Task instructions — Dropping every picture, set down exactly the lines in the entries below, starting with the line with "right front paw: (641, 497)" and going on through the line with "left elbow: (567, 310)".

***** Data extracts *****

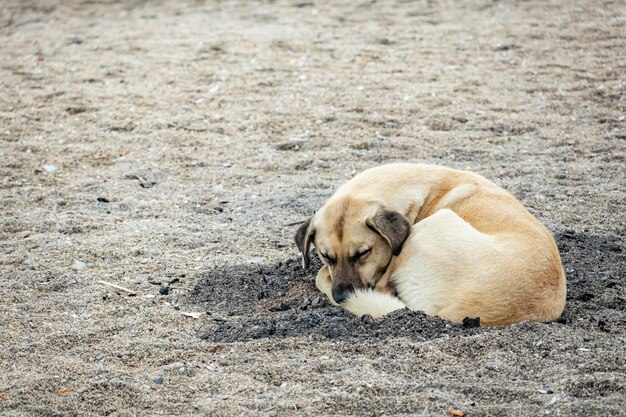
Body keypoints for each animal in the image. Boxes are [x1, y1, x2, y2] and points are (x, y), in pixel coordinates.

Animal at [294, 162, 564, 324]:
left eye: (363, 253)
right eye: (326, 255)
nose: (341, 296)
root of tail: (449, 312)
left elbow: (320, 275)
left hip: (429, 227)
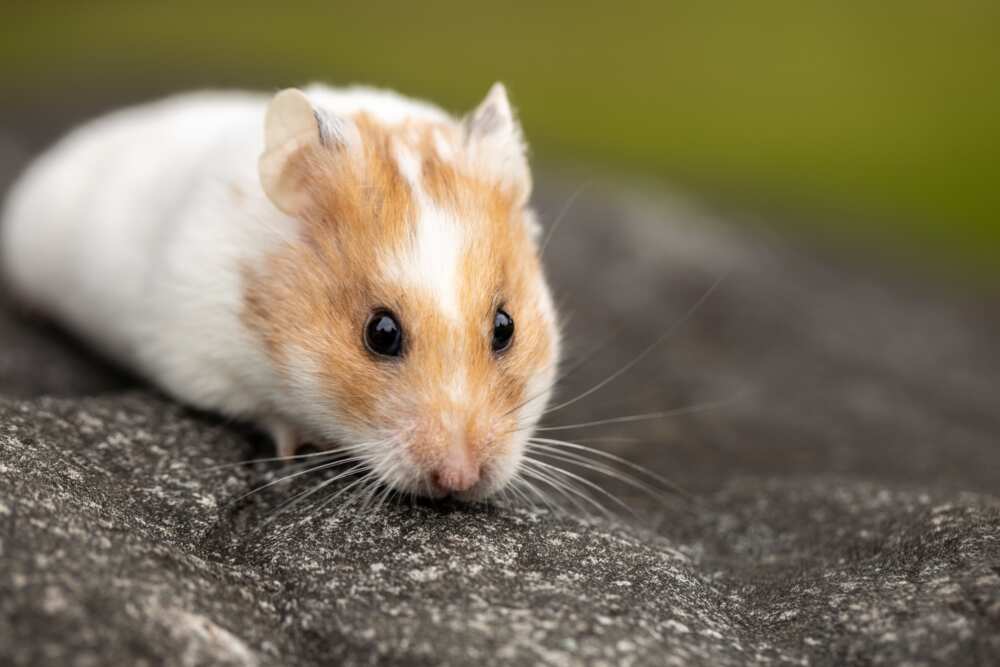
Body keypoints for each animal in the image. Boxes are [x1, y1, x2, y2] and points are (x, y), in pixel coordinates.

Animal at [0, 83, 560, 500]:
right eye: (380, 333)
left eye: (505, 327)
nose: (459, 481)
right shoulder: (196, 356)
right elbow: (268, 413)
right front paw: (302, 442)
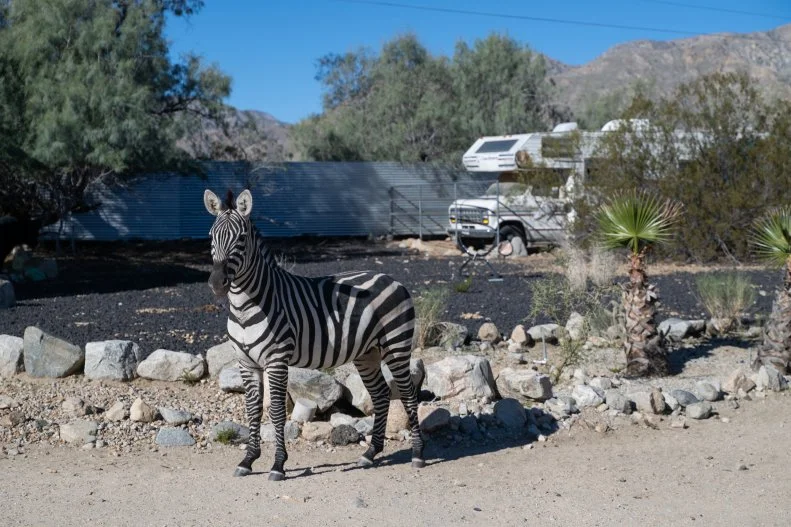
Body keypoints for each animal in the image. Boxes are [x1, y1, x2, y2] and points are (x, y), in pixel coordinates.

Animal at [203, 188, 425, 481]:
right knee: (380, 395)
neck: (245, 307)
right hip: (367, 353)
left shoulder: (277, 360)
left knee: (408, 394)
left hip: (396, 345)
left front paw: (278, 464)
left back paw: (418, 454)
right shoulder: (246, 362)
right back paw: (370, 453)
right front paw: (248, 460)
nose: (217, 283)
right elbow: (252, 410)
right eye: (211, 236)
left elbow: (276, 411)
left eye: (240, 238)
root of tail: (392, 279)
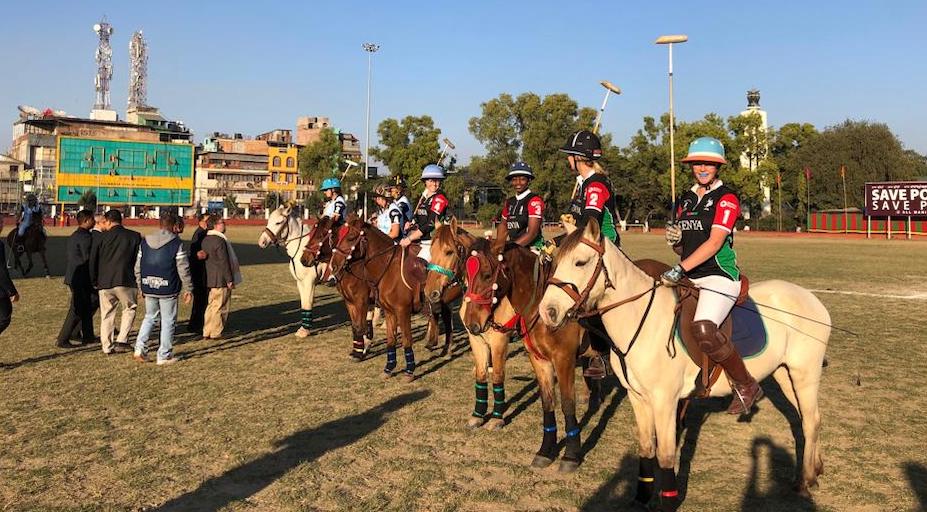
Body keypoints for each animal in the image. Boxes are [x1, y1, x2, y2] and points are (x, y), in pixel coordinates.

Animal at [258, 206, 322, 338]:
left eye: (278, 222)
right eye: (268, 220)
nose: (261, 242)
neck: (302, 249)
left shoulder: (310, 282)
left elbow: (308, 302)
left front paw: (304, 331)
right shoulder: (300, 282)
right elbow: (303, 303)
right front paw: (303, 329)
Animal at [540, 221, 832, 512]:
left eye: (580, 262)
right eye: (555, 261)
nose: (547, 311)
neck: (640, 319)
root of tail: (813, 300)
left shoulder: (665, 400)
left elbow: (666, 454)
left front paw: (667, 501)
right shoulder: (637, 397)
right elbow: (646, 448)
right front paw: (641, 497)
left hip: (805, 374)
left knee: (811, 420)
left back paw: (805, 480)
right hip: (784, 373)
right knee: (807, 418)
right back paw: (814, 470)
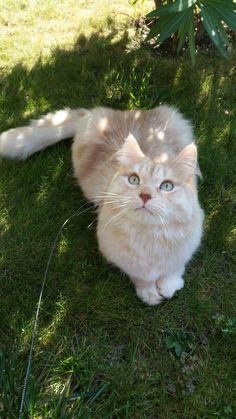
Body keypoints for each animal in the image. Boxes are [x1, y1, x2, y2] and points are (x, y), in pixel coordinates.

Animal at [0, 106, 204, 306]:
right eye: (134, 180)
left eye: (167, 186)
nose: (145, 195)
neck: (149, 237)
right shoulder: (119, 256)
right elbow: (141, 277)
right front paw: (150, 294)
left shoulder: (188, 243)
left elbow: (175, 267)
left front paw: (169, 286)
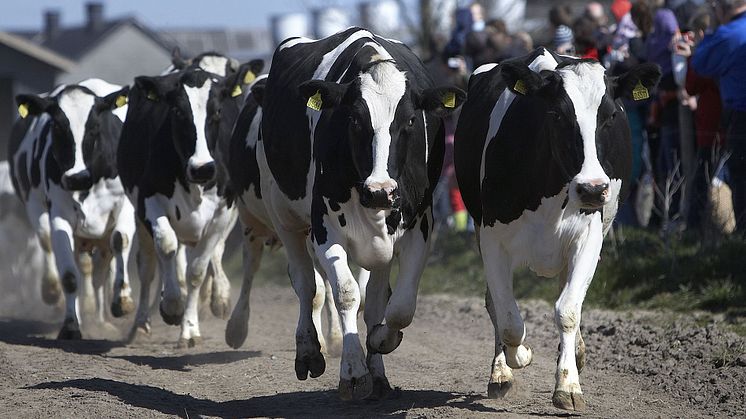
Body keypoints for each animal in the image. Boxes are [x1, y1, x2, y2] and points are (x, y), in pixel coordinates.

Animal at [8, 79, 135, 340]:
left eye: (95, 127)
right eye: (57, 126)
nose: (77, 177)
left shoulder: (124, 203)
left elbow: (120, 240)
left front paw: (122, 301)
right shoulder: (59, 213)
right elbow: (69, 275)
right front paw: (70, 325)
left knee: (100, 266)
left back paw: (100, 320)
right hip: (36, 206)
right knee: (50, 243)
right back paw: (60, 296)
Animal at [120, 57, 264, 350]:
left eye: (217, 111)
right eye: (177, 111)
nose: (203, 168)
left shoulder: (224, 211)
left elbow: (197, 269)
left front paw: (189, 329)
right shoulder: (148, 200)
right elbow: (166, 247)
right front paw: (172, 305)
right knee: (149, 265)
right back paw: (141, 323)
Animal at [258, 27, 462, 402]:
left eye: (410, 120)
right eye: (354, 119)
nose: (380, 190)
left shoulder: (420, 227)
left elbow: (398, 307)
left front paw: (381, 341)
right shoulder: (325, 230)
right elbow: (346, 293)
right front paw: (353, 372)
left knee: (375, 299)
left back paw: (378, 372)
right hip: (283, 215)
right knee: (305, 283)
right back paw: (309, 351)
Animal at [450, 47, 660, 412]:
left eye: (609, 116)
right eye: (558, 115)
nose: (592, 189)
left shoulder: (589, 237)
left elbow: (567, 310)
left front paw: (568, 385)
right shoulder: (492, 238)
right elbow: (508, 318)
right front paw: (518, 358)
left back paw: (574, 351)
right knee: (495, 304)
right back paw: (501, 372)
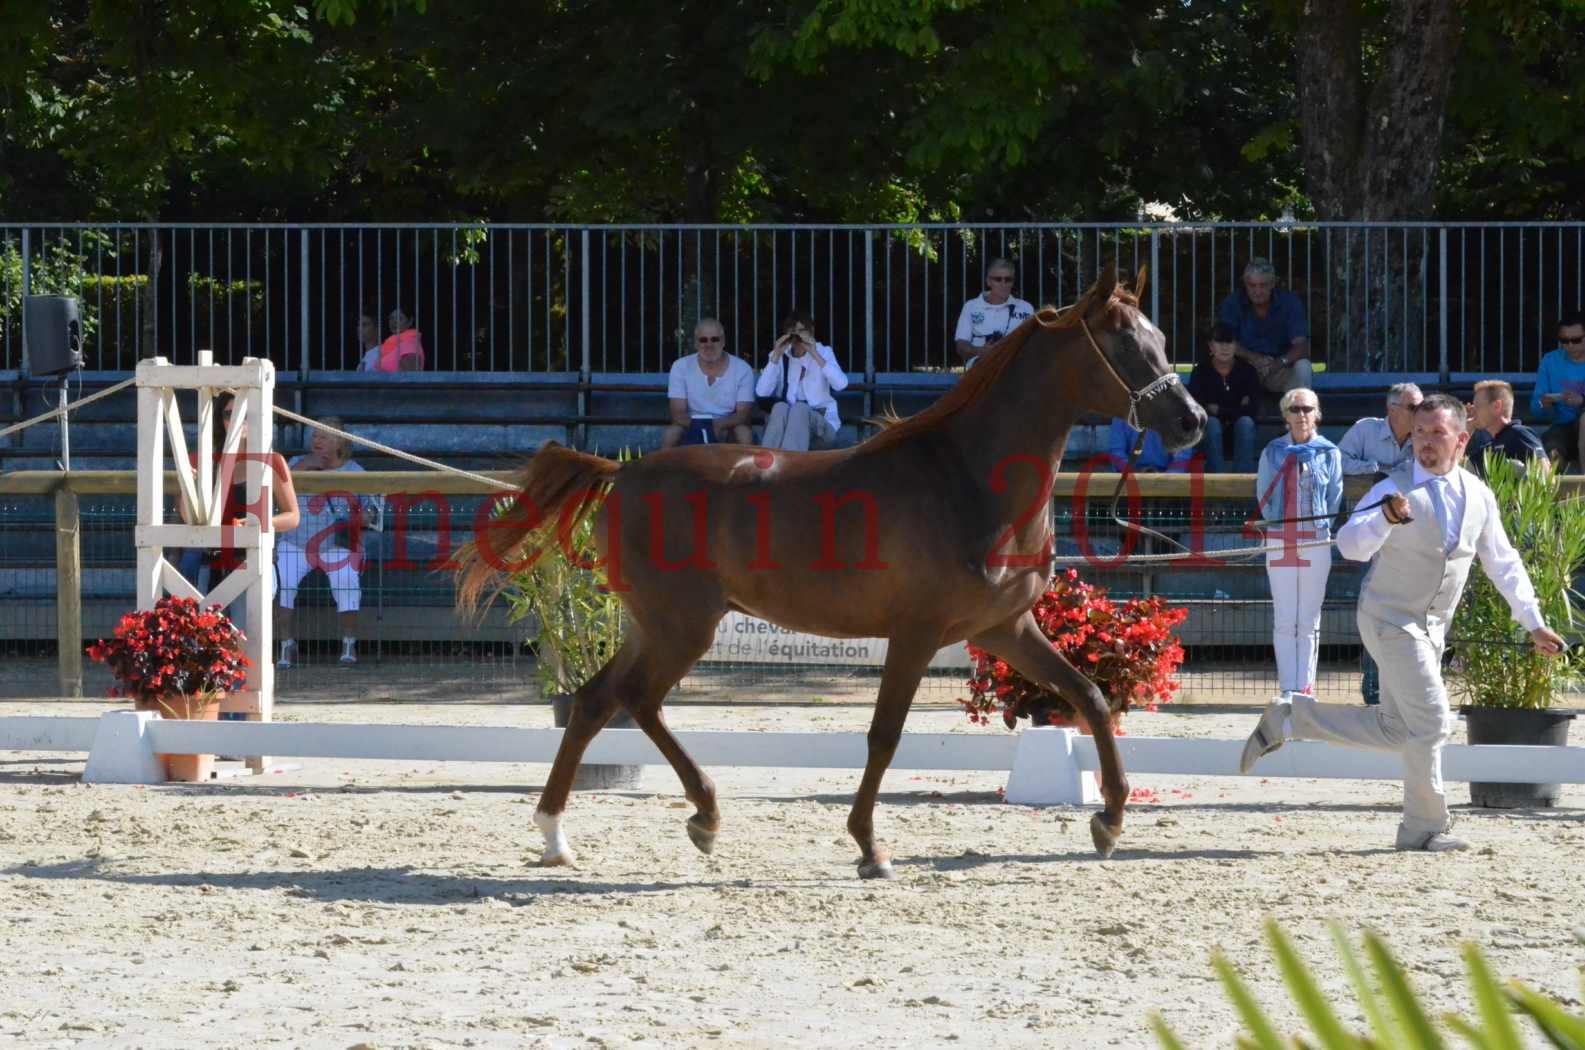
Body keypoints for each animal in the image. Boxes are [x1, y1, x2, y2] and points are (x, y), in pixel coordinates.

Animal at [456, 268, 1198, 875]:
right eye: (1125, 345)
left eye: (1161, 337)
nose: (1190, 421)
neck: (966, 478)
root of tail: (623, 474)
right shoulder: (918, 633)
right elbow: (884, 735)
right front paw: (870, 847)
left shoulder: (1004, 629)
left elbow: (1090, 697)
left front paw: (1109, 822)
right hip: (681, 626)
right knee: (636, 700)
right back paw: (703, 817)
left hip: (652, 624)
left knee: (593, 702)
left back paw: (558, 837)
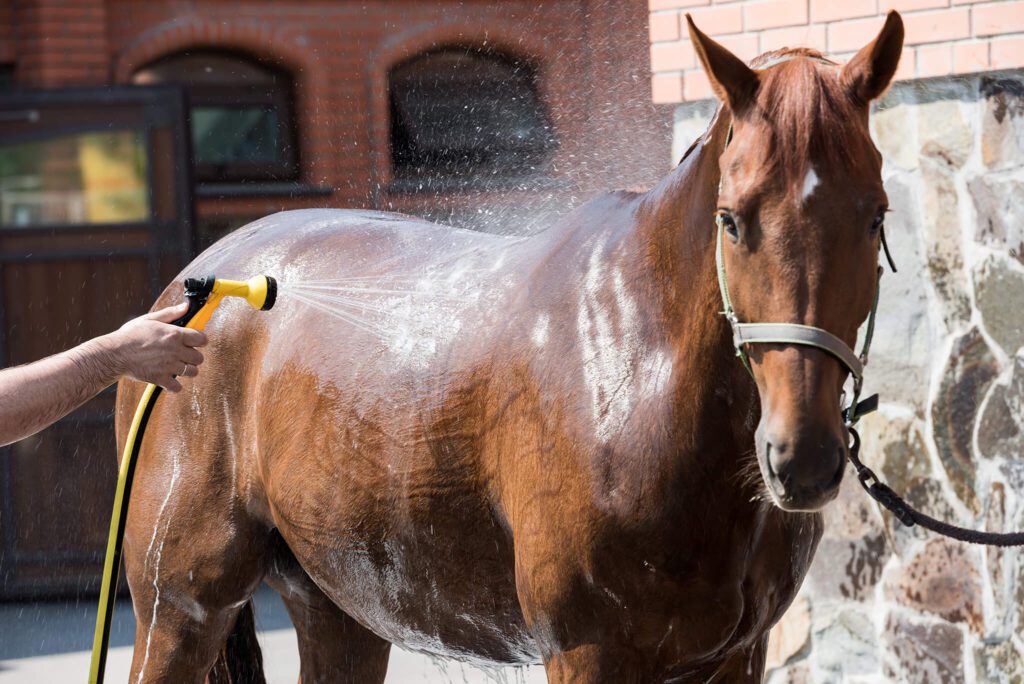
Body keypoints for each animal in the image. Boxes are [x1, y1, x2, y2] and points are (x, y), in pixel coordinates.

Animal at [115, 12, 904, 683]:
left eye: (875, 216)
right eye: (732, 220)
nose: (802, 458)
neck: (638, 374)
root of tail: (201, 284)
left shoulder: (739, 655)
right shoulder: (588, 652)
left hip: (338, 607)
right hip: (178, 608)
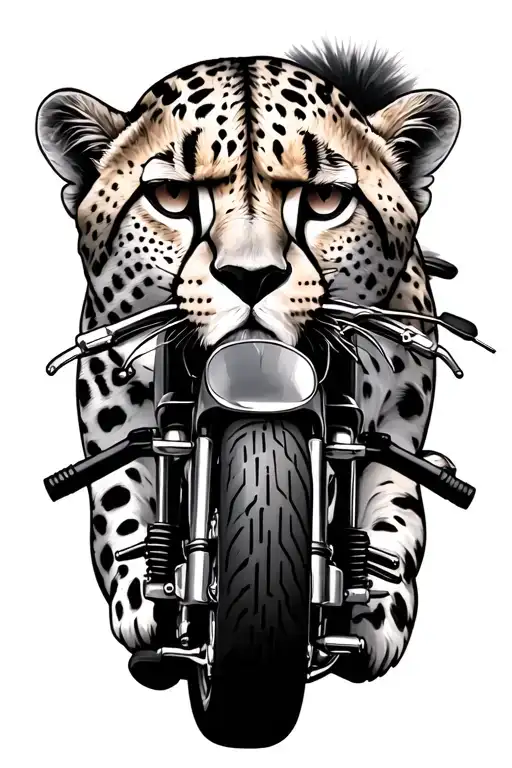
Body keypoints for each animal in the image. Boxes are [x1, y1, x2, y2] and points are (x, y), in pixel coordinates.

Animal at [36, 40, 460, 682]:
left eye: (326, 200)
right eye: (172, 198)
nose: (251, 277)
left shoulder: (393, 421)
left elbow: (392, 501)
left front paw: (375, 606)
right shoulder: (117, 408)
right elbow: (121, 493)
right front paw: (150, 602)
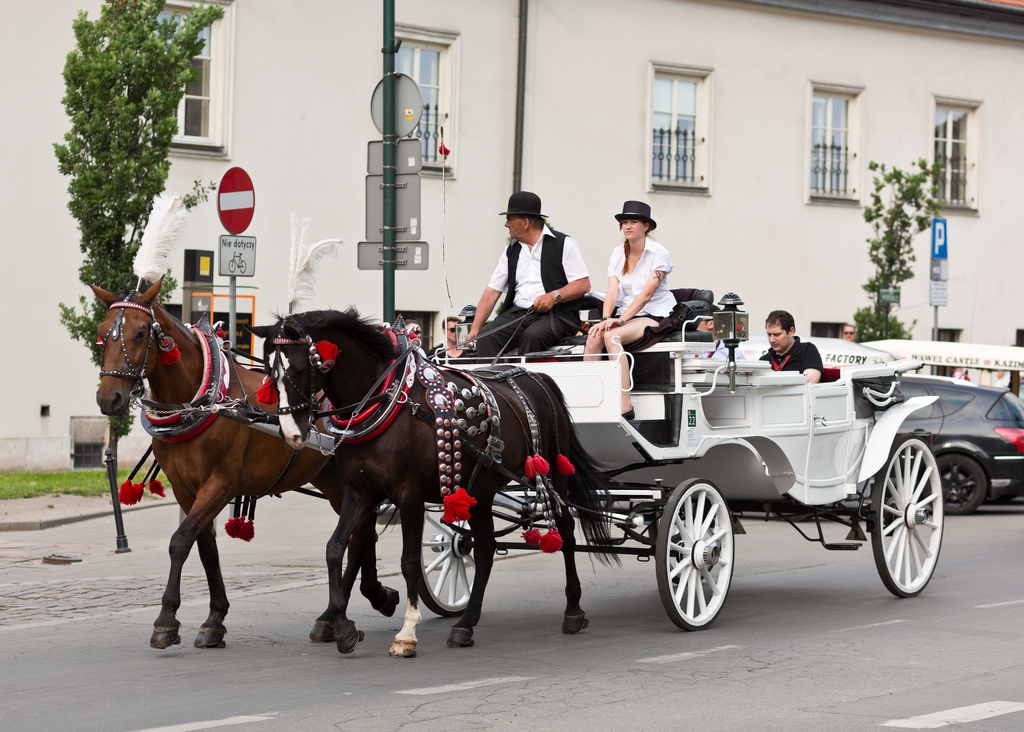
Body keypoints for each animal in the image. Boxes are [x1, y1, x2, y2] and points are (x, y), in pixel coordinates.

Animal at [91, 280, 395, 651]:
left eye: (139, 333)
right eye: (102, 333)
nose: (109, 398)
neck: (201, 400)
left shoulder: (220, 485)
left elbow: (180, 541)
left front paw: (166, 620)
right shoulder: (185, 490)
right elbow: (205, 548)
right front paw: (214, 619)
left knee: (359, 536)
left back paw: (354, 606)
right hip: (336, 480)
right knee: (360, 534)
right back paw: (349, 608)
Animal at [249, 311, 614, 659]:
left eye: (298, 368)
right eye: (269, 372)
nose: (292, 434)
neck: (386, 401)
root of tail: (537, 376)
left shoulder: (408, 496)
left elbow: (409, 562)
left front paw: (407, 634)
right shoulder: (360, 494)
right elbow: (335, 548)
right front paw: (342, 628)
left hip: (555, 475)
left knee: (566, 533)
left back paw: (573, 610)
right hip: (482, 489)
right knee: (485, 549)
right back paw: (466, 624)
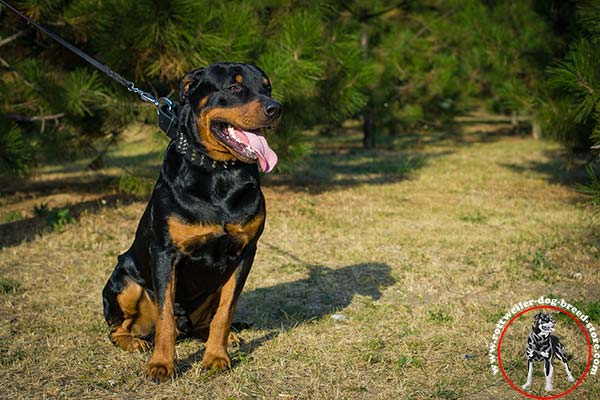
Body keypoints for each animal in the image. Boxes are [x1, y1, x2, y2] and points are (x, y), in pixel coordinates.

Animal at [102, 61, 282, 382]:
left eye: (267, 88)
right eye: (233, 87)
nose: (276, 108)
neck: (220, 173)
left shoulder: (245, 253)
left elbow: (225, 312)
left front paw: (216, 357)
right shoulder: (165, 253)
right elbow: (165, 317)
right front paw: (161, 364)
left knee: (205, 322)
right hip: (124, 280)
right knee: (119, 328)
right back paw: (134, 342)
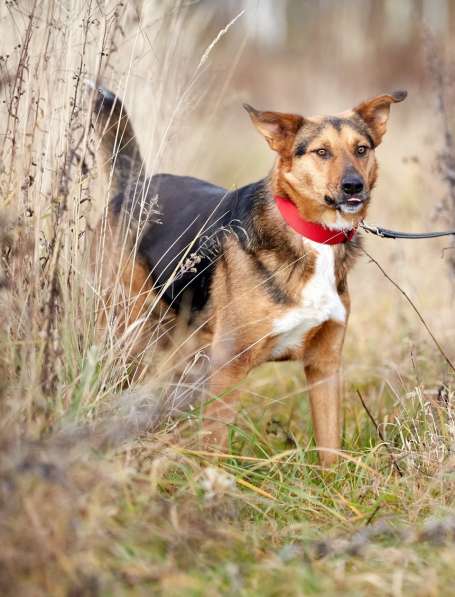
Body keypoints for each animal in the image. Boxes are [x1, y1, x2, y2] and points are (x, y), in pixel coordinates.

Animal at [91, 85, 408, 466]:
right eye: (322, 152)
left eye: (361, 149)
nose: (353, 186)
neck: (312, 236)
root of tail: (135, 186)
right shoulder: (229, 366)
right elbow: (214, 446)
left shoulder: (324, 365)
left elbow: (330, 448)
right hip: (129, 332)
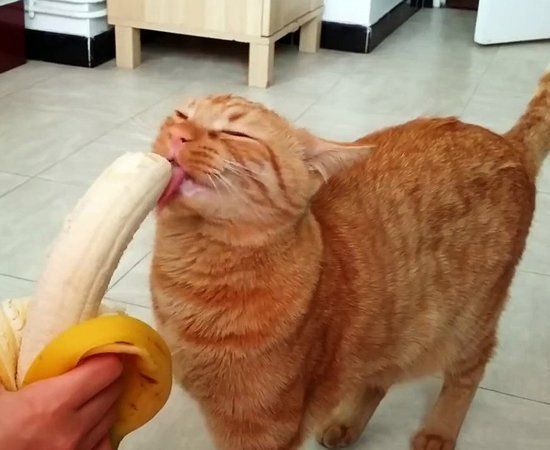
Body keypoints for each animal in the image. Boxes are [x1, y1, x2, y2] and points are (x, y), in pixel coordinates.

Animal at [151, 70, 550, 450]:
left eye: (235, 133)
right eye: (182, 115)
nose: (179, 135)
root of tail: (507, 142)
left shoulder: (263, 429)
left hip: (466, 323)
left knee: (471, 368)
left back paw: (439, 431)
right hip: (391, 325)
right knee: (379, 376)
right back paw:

*****

Worked solution —
right front paw: (641, 497)
left hip: (805, 374)
left knee: (811, 420)
left back paw: (805, 480)
right hip: (784, 373)
right knee: (807, 418)
right back paw: (814, 470)
Body keypoints for each animal in the image. Boxes are [x1, y1, x2, y2] and points are (x, y), in pixel coordinates.

Animal at [0, 106, 204, 306]:
right eye: (134, 180)
left eye: (167, 186)
nose: (145, 195)
neck: (149, 237)
right shoulder: (119, 256)
right elbow: (141, 277)
right front paw: (150, 294)
left shoulder: (188, 243)
left elbow: (175, 267)
left front paw: (169, 286)
Body keypoints for each animal in the image. Boxes are [x1, y1, x2, y2] and points are (x, y), in pixel coordinates.

Animal at [8, 79, 135, 340]:
left eye: (95, 127)
right eye: (57, 126)
nose: (77, 177)
left shoulder: (124, 203)
left elbow: (120, 240)
left front paw: (122, 301)
right shoulder: (59, 213)
right elbow: (69, 275)
right front paw: (70, 325)
left knee: (100, 266)
left back paw: (100, 320)
right hip: (36, 206)
right knee: (50, 243)
right back paw: (60, 296)
Animal at [120, 57, 264, 350]:
left eye: (217, 111)
right eye: (177, 111)
nose: (203, 168)
left shoulder: (224, 211)
left elbow: (197, 269)
left front paw: (189, 329)
right shoulder: (148, 200)
right elbow: (166, 247)
right front paw: (172, 305)
right knee: (149, 265)
right back paw: (141, 323)
Animal at [258, 27, 462, 402]:
left eye: (410, 120)
right eye: (354, 119)
nose: (380, 190)
left shoulder: (420, 227)
left elbow: (398, 307)
left front paw: (381, 341)
right shoulder: (325, 230)
right elbow: (346, 293)
right front paw: (353, 372)
left knee: (375, 299)
left back paw: (378, 372)
right hip: (283, 215)
right knee: (305, 283)
right back paw: (309, 351)
Animal at [450, 47, 660, 412]:
left eye: (609, 116)
right eye: (558, 115)
nose: (592, 189)
left shoulder: (589, 237)
left elbow: (567, 310)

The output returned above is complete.